▶ Aim of the exercise
Every record gets copied exactly, and no picture goes with it.

▶ Input material
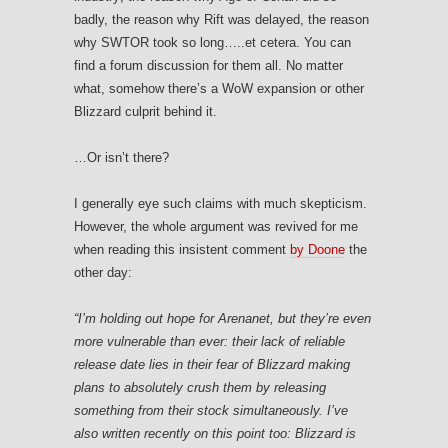
badly, the reason why Rift was delayed, the reason
why SWTOR took so long…..et cetera. You can
find a forum discussion for them all. No matter
what, somehow there’s a WoW expansion or other
Blizzard culprit behind it.
…Or isn’t there?
I generally eye such claims with much skepticism.
However, the whole argument was revived for me
when reading this insistent comment
by Doone
the
other day:
“
I’m holding out hope for Arenanet, but they’re even
more vulnerable than ever: their lack of reliable
release date lies in their fear of Blizzard making
plans to absolutely crush them by releasing
something from their stock simultaneously. I’ve
also written recently on this point too: Blizzard is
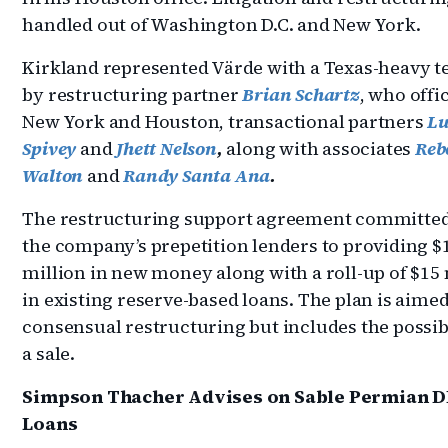
handled out of Washington D.C. and New York.
Kirkland represented Värde with a Texas-heavy t
by restructuring partner
Brian Schartz
, who offi
New York and Houston, transactional partners
Lu
Spivey
and
Jhett Nelson
,
along with associates
Reb
Walton
and
Randy Santa Ana
.
The restructuring support agreement committed 
the company’s prepetition lenders to providing $
million in new money along with a roll-up of $15 
in existing reserve-based loans. The plan is aimed
consensual restructuring but includes the possibi
a sale.
Simpson Thacher Advises on Sable Permian D
Loans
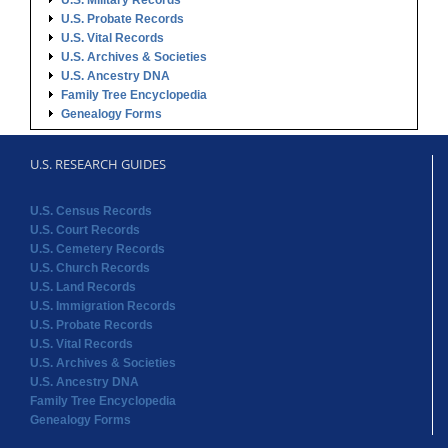
U.S. Military Records
U.S. Probate Records
U.S. Vital Records
U.S. Archives & Societies
U.S. Ancestry DNA
Family Tree Encyclopedia
Genealogy Forms
U.S. RESEARCH GUIDES
U.S. Census Records
U.S. Court Records
U.S. Cemetery Records
U.S. Church Records
U.S. Land Records
U.S. Immigration Records
U.S. Probate Records
U.S. Vital Records
U.S. Archives & Societies
U.S. Ancestry DNA
Family Tree Encyclopedia
Genealogy Forms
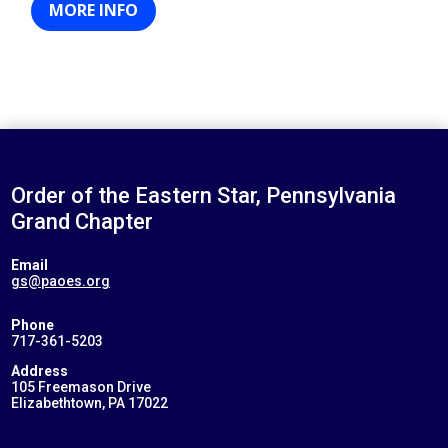
MORE INFO
Order of the Eastern Star, Pennsylvania
Grand Chapter
Email
gs@paoes.org
Phone
717-361-5203
Address
105 Freemason Drive
Elizabethtown, PA 17022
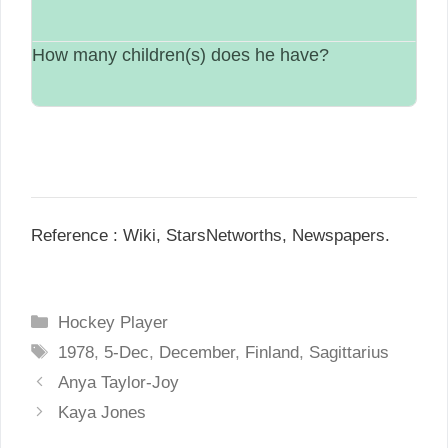
$30 Million.
How many children(s) does he have?
Single.
N/A.
Reference : Wiki, StarsNetworths, Newspapers.
C
Hockey Player
a
T
1978
,
5-Dec
,
December
,
Finland
,
Sagittarius
t
a
P
Anya Taylor-Joy
e
g
o
Kaya Jones
g
s
s
o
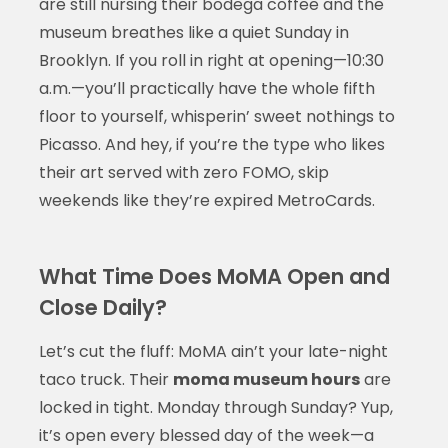
are still nursing their bodega coffee and the
museum breathes like a quiet Sunday in
Brooklyn. If you roll in right at opening—10:30
a.m.—you’ll practically have the whole fifth
floor to yourself, whisperin’ sweet nothings to
Picasso. And hey, if you’re the type who likes
their art served with zero FOMO, skip
weekends like they’re expired MetroCards.
What Time Does MoMA Open and
Close Daily?
Let’s cut the fluff: MoMA ain’t your late-night
taco truck. Their
moma museum hours
are
locked in tight. Monday through Sunday? Yup,
it’s open every blessed day of the week—a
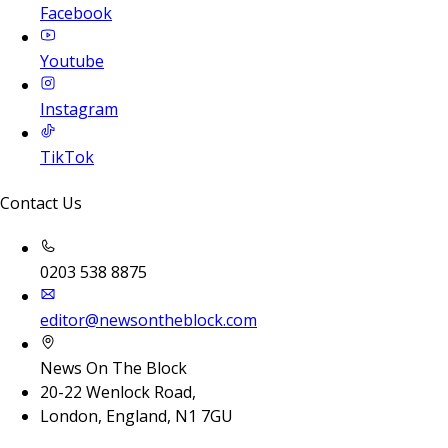
Facebook
Youtube
Instagram
TikTok
Contact Us
0203 538 8875
editor@newsontheblock.com
News On The Block
20-22 Wenlock Road,
London, England, N1 7GU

▶ Answer section
badly, the reason why Rift was delayed, the reason
why SWTOR took so long…..et cetera. You can
find a forum discussion for them all. No matter
what, somehow there’s a WoW expansion or other
Blizzard culprit behind it.
…Or isn’t there?
I generally eye such claims with much skepticism.
However, the whole argument was revived for me
when reading this insistent comment
by Doone
the
other day:
“
I’m holding out hope for Arenanet, but they’re even
more vulnerable than ever: their lack of reliable
release date lies in their fear of Blizzard making
plans to absolutely crush them by releasing
something from their stock simultaneously. I’ve
also written recently on this point too: Blizzard is
handled out of Washington D.C. and New York.
Kirkland represented Värde with a Texas-heavy t
by restructuring partner
Brian Schartz
, who offi
New York and Houston, transactional partners
Lu
Spivey
and
Jhett Nelson
,
along with associates
Reb
Walton
and
Randy Santa Ana
.
The restructuring support agreement committed 
the company’s prepetition lenders to providing $
million in new money along with a roll-up of $15 
in existing reserve-based loans. The plan is aimed
consensual restructuring but includes the possibi
a sale.
Simpson Thacher Advises on Sable Permian D
Loans
U.S. Military Records
U.S. Probate Records
U.S. Vital Records
U.S. Archives & Societies
U.S. Ancestry DNA
Family Tree Encyclopedia
Genealogy Forms
U.S. RESEARCH GUIDES
U.S. Census Records
U.S. Court Records
U.S. Cemetery Records
U.S. Church Records
U.S. Land Records
U.S. Immigration Records
U.S. Probate Records
U.S. Vital Records
U.S. Archives & Societies
U.S. Ancestry DNA
Family Tree Encyclopedia
Genealogy Forms
MORE INFO
Order of the Eastern Star, Pennsylvania
Grand Chapter
Email
gs@paoes.org
Phone
717-361-5203
Address
105 Freemason Drive
Elizabethtown, PA 17022
$30 Million.
How many children(s) does he have?
Single.
N/A.
Reference : Wiki, StarsNetworths, Newspapers.
C
Hockey Player
a
T
1978
,
5-Dec
,
December
,
Finland
,
Sagittarius
t
a
P
Anya Taylor-Joy
e
g
o
Kaya Jones
g
s
s
o
are still nursing their bodega coffee and the
museum breathes like a quiet Sunday in
Brooklyn. If you roll in right at opening—10:30
a.m.—you’ll practically have the whole fifth
floor to yourself, whisperin’ sweet nothings to
Picasso. And hey, if you’re the type who likes
their art served with zero FOMO, skip
weekends like they’re expired MetroCards.
What Time Does MoMA Open and
Close Daily?
Let’s cut the fluff: MoMA ain’t your late-night
taco truck. Their
moma museum hours
are
locked in tight. Monday through Sunday? Yup,
it’s open every blessed day of the week—a
Facebook
Youtube
Instagram
TikTok
Contact Us
0203 538 8875
editor@newsontheblock.com
News On The Block
20-22 Wenlock Road,
London, England, N1 7GU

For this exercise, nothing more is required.